─── Exercise text ───

Developing a Symphony Application: Part 2

Symphony Administration

In the introduction to Developing a Symphony Application, we went step-by-step through the installation process. Before we start building Sections, we should probably get acquainted with the default menu system and take a look at the default preferences.

Default Menus

The first thing you will notice when you login to Symphony is the clean, uncluttered design of the interface. With Symphony 2, everything but the core has been removed to allow developers to customize the back end as they see fit. Items such as the Status, Search and Calendar widgets which were available in 1.7 have been removed so as to be added as optional features if or when these are rewritten as Symphony 2 Extensions.

Default view of the Symphony Admin with a clean install

In the Blueprints menu, there are three items: Pages, Components and Sections. We’ll come to these later as we start to build the back-end structure, as well as the front-end navigation structure and page templates. You’ll notice that the Blueprints menu is highlighted and the title element of the page displays “Symphony - Sections”. So by default, when no Sections have been created, logging into Symphony will take you to the Blueprints : Sections page.

Symphony Admin : Blueprints Menu

In the System menu, there are another three items: Authors, Preference and Extensions.

Symphony Admin : System Menu

The name of the Owner appears in the footer at the bottom of the page, along with a Logout link. Beside the Symphony logo, in the header at the top of the page is the site name, which links to the front page of your website. By default, the name of the site is “Spectrum: Symphony Theme”. This will be one of the first things that you should change.

Symphony System Menu


For the moment, let’s skip the Authors and first change the site preferences. Select the “Preferences” item from the “System” menu. I’ll refer to these menu items with the following syntax from this point on: System : Preferences.

─── Record set ───

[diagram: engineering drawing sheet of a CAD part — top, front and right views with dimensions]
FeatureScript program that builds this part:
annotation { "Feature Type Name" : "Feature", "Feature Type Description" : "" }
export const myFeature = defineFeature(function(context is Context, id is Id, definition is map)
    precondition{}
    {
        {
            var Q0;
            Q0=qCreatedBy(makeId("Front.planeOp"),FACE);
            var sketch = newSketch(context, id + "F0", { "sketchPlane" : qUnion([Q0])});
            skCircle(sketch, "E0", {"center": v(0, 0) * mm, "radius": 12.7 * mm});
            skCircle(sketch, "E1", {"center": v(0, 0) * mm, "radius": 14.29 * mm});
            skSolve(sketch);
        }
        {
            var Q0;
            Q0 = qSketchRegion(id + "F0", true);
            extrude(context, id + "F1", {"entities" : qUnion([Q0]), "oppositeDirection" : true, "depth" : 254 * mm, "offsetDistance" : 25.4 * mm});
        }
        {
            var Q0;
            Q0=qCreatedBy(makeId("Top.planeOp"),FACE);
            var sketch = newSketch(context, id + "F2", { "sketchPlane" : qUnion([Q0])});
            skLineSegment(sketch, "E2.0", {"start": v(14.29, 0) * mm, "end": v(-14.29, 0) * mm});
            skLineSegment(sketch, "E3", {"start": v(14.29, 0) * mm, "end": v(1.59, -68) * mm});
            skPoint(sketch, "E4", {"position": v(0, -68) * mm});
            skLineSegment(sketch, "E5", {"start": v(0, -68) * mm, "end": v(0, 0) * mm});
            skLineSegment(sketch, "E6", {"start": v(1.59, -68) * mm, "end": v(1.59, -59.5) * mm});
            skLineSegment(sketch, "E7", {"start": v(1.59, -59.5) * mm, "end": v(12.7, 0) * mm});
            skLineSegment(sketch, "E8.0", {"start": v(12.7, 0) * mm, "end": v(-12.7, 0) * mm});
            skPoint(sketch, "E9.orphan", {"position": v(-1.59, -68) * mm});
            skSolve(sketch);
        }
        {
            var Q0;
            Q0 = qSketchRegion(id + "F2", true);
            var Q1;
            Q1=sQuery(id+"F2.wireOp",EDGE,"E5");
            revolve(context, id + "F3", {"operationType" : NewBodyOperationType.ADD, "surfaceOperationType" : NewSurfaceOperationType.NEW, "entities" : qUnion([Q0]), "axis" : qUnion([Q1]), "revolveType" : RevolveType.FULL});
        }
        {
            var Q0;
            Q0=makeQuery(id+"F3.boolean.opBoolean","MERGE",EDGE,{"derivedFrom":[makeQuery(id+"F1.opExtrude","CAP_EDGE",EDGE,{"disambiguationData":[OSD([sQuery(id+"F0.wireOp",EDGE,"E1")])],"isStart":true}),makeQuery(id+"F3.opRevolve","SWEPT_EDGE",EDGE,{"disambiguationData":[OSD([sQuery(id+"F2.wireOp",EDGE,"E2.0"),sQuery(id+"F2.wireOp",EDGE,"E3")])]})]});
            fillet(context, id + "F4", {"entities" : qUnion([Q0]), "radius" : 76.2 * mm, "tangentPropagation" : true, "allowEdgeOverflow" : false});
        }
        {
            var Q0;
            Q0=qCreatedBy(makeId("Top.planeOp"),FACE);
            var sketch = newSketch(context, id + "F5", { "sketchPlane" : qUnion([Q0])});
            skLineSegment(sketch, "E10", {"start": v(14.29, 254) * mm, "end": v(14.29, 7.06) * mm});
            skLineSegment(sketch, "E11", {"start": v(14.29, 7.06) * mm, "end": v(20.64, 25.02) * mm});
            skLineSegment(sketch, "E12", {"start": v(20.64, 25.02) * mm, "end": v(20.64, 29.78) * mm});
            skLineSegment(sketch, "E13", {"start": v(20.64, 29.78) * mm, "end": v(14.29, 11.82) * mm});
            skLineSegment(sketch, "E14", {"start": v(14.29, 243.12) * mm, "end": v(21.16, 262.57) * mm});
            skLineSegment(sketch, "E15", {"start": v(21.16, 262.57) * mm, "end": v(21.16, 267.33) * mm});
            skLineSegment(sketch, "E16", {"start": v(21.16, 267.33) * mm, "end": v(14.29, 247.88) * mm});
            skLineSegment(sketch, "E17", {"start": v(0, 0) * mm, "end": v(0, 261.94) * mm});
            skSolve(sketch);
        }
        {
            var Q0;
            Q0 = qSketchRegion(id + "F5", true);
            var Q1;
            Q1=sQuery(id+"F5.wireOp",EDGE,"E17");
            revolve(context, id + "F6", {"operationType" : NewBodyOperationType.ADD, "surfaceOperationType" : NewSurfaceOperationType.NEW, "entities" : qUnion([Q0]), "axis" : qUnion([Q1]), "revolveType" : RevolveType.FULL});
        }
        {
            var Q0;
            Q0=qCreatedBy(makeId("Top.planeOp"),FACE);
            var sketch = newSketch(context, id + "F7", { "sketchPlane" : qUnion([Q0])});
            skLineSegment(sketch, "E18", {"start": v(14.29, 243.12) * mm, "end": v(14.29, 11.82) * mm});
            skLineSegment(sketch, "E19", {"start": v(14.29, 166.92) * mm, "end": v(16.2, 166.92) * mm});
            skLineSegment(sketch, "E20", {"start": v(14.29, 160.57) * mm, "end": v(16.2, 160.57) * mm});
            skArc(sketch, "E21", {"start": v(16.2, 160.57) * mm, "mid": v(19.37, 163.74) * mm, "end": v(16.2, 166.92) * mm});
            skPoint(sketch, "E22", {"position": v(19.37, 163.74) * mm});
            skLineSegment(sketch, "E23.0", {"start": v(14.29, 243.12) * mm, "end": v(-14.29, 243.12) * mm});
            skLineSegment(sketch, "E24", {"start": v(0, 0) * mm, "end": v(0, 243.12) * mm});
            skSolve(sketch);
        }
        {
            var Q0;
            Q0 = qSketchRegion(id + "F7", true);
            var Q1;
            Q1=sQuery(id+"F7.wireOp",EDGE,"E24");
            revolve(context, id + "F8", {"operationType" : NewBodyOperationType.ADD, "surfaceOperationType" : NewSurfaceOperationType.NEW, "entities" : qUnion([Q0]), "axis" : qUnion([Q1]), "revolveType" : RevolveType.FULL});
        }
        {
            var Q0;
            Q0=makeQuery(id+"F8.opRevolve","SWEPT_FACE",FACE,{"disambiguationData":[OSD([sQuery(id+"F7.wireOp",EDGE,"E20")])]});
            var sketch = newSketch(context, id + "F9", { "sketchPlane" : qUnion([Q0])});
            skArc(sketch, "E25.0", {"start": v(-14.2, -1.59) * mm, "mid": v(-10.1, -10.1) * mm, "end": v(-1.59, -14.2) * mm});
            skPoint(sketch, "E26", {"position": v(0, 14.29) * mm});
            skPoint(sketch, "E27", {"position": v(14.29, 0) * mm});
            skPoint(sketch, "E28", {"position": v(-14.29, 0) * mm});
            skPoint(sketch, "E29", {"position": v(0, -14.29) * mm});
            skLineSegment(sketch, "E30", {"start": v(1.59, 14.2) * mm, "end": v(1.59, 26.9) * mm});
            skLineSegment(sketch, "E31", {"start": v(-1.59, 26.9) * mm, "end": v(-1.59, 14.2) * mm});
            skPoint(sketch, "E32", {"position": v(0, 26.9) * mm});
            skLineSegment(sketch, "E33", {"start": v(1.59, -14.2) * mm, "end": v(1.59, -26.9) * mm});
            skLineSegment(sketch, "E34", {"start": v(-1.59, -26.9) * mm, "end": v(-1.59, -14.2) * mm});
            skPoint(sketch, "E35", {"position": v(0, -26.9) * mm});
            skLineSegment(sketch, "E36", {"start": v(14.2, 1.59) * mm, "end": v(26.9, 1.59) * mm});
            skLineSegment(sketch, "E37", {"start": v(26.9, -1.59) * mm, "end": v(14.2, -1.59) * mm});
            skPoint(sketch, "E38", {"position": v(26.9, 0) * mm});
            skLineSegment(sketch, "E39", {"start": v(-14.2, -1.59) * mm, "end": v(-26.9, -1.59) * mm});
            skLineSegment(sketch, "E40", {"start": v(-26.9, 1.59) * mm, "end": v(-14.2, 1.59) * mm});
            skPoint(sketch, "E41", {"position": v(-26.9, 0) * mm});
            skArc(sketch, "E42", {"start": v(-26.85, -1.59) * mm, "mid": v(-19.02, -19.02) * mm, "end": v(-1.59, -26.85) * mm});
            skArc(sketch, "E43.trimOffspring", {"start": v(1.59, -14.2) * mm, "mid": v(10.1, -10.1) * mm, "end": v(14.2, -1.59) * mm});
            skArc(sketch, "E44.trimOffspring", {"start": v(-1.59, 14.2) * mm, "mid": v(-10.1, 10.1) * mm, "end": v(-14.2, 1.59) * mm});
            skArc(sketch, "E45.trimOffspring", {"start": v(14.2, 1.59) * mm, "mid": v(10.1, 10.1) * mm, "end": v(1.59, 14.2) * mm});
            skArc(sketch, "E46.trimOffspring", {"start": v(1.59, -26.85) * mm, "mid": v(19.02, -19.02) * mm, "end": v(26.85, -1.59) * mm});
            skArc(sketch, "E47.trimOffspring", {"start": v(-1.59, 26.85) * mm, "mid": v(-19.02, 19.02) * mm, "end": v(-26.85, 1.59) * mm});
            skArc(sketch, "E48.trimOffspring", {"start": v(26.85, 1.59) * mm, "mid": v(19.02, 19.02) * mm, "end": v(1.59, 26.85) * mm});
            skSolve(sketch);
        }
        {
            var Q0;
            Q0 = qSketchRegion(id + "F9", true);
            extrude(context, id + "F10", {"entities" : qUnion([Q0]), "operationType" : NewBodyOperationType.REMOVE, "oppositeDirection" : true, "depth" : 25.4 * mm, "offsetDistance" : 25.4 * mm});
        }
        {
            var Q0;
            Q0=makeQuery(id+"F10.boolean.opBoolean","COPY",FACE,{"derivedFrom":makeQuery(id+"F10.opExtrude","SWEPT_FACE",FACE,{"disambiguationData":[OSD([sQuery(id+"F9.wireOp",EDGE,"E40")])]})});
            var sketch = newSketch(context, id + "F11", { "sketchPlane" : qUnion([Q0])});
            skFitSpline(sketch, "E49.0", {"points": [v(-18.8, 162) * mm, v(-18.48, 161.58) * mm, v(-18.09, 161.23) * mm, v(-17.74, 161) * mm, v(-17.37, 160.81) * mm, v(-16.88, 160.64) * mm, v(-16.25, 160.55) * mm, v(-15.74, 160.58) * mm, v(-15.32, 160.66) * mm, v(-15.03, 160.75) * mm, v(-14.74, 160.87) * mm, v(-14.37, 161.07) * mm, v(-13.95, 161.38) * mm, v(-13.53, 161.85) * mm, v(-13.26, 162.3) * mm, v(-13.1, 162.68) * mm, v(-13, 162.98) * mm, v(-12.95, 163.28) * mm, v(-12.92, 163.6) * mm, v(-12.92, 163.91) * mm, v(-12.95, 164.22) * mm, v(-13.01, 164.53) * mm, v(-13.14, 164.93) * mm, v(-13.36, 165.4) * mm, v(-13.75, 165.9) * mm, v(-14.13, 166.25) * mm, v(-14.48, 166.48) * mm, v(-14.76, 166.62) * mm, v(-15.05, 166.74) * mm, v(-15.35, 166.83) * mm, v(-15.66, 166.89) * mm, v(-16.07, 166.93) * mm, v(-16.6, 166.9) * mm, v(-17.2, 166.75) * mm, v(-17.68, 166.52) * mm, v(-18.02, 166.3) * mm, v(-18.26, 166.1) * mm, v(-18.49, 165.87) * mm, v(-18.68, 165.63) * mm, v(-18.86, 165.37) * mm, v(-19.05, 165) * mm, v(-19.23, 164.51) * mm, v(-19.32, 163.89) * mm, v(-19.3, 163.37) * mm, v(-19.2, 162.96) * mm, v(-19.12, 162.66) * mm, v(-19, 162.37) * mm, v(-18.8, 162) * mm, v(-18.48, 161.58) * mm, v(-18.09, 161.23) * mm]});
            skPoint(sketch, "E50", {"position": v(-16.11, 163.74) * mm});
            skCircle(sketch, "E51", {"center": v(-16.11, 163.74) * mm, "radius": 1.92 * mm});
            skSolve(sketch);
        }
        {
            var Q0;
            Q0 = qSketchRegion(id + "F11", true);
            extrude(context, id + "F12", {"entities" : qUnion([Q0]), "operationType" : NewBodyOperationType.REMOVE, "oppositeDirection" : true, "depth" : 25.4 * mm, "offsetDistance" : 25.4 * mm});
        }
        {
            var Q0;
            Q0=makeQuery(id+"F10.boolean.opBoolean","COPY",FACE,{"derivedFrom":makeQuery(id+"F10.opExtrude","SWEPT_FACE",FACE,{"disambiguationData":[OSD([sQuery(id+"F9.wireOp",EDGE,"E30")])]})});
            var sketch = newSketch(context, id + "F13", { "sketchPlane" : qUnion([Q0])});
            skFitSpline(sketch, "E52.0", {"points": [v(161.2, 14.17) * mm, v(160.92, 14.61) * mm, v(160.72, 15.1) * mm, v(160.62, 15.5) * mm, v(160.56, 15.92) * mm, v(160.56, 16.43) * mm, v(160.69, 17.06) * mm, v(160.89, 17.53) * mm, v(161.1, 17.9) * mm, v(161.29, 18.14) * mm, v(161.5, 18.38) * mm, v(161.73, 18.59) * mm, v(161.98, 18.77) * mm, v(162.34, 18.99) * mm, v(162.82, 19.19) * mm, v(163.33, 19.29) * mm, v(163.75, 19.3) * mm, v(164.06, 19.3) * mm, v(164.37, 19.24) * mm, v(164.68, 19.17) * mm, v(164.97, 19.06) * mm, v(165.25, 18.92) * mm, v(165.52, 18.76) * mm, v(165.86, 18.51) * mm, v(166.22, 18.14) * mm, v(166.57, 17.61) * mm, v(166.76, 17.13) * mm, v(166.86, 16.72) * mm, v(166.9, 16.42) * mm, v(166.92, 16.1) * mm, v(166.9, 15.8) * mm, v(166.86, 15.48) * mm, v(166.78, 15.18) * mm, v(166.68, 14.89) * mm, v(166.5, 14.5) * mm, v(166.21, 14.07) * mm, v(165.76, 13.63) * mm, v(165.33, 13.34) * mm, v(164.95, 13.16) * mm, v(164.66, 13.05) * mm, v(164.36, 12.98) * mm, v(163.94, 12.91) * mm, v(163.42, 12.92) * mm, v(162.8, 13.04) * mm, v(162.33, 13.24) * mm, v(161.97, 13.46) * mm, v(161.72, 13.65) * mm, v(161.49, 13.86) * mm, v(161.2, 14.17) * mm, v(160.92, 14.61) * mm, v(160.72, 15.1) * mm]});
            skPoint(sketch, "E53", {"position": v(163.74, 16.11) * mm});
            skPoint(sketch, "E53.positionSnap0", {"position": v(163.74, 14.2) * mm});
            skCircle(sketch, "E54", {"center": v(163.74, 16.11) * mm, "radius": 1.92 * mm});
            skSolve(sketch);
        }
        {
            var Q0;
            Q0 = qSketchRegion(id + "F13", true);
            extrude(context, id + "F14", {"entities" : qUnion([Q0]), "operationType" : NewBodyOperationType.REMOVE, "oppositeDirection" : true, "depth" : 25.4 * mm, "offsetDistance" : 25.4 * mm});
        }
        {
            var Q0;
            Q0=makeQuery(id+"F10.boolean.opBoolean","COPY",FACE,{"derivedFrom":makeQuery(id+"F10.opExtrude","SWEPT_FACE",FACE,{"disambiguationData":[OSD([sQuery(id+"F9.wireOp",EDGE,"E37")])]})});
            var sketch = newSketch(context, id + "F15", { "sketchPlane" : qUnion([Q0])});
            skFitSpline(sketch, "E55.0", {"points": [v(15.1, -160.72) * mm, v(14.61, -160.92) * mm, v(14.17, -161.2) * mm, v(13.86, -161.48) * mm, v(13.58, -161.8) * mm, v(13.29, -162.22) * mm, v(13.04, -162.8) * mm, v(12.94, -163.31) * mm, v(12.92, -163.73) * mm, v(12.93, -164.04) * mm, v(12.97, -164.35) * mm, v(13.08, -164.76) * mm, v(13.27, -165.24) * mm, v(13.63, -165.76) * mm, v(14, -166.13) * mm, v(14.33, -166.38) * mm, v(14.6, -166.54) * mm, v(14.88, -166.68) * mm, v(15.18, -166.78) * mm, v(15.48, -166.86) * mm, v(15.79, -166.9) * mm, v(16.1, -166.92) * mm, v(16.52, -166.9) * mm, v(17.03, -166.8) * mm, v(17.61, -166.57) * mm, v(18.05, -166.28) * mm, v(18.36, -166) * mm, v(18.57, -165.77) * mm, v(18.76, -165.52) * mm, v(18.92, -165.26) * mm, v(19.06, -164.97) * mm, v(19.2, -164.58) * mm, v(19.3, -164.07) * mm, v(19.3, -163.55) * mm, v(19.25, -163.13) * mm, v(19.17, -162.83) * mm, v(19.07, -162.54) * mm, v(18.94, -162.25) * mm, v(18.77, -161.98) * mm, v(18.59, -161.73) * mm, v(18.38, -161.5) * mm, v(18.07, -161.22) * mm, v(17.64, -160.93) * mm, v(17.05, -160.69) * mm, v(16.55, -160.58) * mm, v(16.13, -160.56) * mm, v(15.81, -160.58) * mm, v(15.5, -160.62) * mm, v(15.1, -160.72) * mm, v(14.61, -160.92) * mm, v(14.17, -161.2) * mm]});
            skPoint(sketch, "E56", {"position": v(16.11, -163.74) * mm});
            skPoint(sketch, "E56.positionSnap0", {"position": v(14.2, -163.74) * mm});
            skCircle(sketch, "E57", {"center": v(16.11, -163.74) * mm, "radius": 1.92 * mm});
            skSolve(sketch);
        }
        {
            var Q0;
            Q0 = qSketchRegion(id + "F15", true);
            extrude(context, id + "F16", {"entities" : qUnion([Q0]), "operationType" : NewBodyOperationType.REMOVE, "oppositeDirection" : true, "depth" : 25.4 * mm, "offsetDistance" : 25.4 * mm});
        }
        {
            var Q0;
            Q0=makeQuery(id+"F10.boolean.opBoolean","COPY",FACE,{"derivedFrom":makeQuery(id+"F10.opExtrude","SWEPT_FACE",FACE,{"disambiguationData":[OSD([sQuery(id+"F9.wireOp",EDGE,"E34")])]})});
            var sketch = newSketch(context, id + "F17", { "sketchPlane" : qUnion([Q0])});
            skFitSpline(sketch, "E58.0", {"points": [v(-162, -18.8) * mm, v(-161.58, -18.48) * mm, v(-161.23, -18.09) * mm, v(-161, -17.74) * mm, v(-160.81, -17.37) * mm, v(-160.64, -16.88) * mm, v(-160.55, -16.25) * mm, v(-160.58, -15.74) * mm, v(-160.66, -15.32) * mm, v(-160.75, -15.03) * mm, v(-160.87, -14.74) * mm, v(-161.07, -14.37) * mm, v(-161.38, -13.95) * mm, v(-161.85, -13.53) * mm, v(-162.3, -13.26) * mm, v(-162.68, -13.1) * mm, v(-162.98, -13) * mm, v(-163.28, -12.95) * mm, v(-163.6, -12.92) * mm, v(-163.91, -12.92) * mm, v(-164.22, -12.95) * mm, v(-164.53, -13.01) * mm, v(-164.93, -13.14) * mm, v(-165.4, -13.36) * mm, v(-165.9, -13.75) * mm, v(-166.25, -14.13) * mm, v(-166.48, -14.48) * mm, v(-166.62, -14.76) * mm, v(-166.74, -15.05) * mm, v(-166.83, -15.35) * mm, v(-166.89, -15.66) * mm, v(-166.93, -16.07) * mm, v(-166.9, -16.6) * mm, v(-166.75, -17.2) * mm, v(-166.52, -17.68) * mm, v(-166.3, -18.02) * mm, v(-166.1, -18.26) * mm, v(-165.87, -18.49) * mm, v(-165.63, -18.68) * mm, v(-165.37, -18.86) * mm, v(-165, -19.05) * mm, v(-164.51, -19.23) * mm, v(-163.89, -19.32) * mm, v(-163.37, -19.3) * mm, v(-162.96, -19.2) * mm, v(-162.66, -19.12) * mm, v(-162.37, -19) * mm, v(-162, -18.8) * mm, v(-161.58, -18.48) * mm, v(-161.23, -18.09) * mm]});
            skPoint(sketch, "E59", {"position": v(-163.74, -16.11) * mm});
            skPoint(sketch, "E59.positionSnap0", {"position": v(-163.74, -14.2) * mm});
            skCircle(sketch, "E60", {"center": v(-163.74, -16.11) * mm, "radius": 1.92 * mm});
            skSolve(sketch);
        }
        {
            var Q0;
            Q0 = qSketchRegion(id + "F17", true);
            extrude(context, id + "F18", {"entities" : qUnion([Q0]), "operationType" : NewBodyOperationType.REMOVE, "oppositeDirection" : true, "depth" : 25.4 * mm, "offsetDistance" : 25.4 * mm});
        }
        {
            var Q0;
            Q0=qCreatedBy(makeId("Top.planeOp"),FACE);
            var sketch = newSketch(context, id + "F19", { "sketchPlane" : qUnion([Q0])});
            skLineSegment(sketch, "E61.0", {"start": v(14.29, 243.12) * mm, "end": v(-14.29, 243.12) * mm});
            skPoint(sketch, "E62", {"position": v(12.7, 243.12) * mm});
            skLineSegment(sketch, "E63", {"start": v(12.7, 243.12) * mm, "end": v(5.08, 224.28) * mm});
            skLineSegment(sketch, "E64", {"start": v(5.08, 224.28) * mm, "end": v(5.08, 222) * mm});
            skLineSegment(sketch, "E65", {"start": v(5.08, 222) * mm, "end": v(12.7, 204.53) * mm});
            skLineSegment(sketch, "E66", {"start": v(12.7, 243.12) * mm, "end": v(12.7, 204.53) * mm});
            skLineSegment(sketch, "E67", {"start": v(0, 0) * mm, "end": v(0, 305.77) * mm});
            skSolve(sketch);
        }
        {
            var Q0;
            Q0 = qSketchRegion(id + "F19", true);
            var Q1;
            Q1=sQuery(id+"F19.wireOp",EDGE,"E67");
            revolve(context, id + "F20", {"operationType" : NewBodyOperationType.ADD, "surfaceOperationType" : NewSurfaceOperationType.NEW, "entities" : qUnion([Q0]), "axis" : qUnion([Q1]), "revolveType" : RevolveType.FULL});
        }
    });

───

Your assignment
Reproduce the full text of the Symphony administration tutorial above, word for word, from its title to its last line.

Problem solution
Developing a Symphony Application: Part 2

Symphony Administration

In the introduction to Developing a Symphony Application, we went step-by-step through the installation process. Before we start building Sections, we should probably get acquainted with the default menu system and take a look at the default preferences.

Default Menus

The first thing you will notice when you login to Symphony is the clean, uncluttered design of the interface. With Symphony 2, everything but the core has been removed to allow developers to customize the back end as they see fit. Items such as the Status, Search and Calendar widgets which were available in 1.7 have been removed so as to be added as optional features if or when these are rewritten as Symphony 2 Extensions.

Default view of the Symphony Admin with a clean install

In the Blueprints menu, there are three items: Pages, Components and Sections. We’ll come to these later as we start to build the back-end structure, as well as the front-end navigation structure and page templates. You’ll notice that the Blueprints menu is highlighted and the title element of the page displays “Symphony - Sections”. So by default, when no Sections have been created, logging into Symphony will take you to the Blueprints : Sections page.

Symphony Admin : Blueprints Menu

In the System menu, there are another three items: Authors, Preference and Extensions.

Symphony Admin : System Menu

The name of the Owner appears in the footer at the bottom of the page, along with a Logout link. Beside the Symphony logo, in the header at the top of the page is the site name, which links to the front page of your website. By default, the name of the site is “Spectrum: Symphony Theme”. This will be one of the first things that you should change.

Symphony System Menu


For the moment, let’s skip the Authors and first change the site preferences. Select the “Preferences” item from the “System” menu. I’ll refer to these menu items with the following syntax from this point on: System : Preferences.